* Your tasks
**1)** In the footballer's biography, which club was Berni transferred to in 1951?
**2)** Write out everything in the footballer's biography from "Ángel Antonio Berni" down to "won by Paraguay.".

Ángel Antonio Berni Gómez (9 January 1931 – 24 November 2017) was a football striker.

Career
Berni started his career at the youth divisions of Olimpia Asunción in 1945, and in 1949 he made the debut for Olimpia's first team. In 1951 he was transferred to Boca Juniors de Cali and later on played for Argentine clubs San Lorenzo de Almagro (where he became the top scorer for the 1954 season with 29 goals) and Gimnasia y Esgrima de La Plata. His last club was Real Betis of Spain.

At the national team level, Berni was part of the Paraguay squad at the 1950 World Cup and also competed in the 1953 Copa América tournament which was won by Paraguay.

* Extracted entries
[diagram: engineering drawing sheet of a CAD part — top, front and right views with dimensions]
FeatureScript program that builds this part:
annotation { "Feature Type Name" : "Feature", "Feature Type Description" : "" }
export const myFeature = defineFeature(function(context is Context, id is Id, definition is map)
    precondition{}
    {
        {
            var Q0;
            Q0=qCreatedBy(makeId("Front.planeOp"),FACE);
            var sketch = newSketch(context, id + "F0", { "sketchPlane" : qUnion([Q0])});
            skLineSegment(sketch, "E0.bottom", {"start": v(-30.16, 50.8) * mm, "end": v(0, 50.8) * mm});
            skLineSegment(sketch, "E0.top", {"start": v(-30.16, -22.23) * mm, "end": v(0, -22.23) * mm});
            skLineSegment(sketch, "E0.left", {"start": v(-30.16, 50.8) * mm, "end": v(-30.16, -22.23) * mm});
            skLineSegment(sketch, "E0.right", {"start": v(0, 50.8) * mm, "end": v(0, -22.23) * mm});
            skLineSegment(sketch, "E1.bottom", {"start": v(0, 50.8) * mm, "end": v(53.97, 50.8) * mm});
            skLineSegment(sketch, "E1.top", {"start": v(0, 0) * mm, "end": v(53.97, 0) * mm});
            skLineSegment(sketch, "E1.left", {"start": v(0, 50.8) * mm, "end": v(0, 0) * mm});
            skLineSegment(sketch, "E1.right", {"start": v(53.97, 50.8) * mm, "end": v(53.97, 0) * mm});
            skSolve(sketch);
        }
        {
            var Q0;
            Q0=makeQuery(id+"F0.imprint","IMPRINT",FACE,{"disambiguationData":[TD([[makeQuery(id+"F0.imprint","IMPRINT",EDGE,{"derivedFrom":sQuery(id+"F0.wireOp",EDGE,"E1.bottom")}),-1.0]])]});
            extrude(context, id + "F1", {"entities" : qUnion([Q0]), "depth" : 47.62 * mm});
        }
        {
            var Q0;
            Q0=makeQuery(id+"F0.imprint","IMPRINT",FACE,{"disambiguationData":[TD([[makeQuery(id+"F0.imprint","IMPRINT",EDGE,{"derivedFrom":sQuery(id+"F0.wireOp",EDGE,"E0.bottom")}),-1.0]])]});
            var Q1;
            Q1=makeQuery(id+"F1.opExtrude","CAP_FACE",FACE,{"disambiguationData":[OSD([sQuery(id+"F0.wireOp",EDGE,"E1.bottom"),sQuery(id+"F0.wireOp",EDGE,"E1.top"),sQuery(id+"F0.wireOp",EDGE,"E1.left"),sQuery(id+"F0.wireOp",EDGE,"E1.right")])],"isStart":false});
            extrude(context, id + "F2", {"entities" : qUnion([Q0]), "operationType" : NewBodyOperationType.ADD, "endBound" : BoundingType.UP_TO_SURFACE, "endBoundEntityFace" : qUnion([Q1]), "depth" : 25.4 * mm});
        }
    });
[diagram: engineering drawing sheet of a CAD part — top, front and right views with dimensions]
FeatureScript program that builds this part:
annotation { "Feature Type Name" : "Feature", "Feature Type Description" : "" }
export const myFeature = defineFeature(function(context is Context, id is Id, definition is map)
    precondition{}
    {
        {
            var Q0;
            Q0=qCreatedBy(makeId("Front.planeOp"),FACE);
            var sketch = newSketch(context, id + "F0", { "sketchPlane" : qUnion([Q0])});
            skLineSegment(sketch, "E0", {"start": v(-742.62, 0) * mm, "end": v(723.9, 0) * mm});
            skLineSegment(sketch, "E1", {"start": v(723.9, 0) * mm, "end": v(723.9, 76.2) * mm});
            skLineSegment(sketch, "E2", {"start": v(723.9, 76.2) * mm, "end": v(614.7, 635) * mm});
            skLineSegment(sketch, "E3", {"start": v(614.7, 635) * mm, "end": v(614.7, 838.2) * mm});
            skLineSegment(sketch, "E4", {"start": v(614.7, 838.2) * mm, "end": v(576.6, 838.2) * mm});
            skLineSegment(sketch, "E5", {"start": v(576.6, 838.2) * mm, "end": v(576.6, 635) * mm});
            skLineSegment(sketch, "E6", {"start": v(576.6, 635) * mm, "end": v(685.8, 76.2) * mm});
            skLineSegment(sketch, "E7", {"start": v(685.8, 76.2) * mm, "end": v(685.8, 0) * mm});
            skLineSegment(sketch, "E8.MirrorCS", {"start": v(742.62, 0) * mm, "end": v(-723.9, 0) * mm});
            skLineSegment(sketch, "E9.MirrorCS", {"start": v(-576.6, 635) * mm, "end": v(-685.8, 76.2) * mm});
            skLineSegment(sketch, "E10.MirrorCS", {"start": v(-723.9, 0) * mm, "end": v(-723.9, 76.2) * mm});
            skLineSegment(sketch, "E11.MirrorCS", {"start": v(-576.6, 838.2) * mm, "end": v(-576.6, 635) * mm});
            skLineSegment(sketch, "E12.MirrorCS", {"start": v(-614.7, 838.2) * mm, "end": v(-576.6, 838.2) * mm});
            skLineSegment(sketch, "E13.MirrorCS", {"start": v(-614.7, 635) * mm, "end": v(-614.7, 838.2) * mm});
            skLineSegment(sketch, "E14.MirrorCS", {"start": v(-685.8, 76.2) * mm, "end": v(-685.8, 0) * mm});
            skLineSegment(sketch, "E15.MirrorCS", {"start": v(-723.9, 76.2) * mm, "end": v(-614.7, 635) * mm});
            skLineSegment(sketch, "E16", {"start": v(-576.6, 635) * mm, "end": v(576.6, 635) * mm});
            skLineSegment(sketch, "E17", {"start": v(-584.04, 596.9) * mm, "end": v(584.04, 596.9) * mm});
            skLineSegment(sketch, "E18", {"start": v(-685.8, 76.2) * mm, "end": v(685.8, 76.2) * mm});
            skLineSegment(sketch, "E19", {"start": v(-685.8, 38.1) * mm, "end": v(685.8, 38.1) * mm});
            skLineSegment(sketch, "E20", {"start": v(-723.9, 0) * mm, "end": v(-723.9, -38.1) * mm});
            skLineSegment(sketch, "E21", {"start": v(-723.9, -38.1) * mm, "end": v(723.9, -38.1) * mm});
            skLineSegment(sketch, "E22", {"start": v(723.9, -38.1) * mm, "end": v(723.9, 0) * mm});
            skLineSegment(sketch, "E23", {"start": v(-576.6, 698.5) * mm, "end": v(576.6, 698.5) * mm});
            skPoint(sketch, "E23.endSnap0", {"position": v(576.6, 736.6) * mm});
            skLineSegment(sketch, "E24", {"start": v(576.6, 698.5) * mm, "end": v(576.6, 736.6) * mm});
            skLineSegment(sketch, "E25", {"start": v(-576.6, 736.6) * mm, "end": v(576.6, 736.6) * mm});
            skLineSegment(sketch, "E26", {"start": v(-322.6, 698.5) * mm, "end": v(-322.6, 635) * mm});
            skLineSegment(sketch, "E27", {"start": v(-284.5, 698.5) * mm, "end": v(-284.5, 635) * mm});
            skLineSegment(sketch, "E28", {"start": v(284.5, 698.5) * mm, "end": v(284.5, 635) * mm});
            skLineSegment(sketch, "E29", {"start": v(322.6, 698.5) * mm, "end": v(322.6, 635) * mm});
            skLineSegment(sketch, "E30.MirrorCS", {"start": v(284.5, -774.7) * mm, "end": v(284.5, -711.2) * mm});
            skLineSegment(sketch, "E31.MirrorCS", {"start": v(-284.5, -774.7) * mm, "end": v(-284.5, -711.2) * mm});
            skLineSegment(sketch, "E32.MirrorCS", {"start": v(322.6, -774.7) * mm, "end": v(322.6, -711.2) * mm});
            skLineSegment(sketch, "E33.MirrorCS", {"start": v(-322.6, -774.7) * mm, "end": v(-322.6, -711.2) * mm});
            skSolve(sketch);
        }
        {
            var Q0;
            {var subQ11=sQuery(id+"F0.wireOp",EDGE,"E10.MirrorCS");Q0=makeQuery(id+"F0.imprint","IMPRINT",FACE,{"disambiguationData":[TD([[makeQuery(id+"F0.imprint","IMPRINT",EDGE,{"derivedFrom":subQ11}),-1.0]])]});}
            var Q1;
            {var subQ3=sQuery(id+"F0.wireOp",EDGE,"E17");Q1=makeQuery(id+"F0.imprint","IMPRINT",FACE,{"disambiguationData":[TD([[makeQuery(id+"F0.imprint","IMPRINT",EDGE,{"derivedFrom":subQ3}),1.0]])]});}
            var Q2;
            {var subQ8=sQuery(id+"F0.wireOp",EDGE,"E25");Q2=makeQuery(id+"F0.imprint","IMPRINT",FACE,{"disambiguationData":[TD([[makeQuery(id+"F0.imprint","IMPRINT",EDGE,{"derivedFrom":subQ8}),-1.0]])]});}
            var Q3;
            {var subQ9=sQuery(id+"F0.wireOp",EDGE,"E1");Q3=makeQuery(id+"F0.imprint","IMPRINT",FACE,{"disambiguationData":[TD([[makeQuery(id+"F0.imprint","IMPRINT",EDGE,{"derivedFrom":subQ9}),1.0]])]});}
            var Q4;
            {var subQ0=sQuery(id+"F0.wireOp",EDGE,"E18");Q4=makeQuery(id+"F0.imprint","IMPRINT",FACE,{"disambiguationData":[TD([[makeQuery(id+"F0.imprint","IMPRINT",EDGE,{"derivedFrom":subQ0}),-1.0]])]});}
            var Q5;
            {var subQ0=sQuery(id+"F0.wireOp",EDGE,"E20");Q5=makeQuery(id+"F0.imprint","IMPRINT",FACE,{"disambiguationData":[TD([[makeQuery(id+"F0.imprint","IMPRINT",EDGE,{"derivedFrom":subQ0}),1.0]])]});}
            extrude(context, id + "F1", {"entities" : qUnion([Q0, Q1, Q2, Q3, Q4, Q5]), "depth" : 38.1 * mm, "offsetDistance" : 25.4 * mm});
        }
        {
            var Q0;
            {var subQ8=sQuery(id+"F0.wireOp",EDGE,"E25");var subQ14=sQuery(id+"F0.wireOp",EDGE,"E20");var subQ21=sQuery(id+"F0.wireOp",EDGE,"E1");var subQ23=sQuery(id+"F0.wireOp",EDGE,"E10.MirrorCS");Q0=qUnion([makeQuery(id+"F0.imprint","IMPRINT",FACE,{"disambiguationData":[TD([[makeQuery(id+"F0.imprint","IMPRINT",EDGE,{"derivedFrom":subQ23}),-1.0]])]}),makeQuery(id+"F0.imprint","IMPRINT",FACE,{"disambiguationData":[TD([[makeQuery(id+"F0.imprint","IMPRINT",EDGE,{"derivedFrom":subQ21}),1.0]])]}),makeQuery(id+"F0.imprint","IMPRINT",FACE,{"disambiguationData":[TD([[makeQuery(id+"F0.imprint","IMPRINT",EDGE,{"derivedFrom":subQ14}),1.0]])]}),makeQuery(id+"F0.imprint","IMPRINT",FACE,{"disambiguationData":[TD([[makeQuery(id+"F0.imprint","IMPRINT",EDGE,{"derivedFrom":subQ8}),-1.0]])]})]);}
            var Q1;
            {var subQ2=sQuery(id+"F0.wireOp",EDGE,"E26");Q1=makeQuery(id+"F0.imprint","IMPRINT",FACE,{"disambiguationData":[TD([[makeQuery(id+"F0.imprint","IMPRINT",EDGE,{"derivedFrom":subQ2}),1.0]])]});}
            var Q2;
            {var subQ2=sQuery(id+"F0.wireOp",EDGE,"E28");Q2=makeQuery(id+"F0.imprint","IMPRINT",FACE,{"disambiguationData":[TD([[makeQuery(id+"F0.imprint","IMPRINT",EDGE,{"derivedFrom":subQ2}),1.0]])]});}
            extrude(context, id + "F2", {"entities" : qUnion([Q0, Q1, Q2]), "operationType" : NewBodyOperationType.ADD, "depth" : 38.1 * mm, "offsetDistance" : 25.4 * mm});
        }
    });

* Answers by task
**1)** Boca Juniors de Cali

**2)**
Ángel Antonio Berni Gómez (9 January 1931 – 24 November 2017) was a football striker.

Career
Berni started his career at the youth divisions of Olimpia Asunción in 1945, and in 1949 he made the debut for Olimpia's first team. In 1951 he was transferred to Boca Juniors de Cali and later on played for Argentine clubs San Lorenzo de Almagro (where he became the top scorer for the 1954 season with 29 goals) and Gimnasia y Esgrima de La Plata. His last club was Real Betis of Spain.

At the national team level, Berni was part of the Paraguay squad at the 1950 World Cup and also competed in the 1953 Copa América tournament which was won by Paraguay.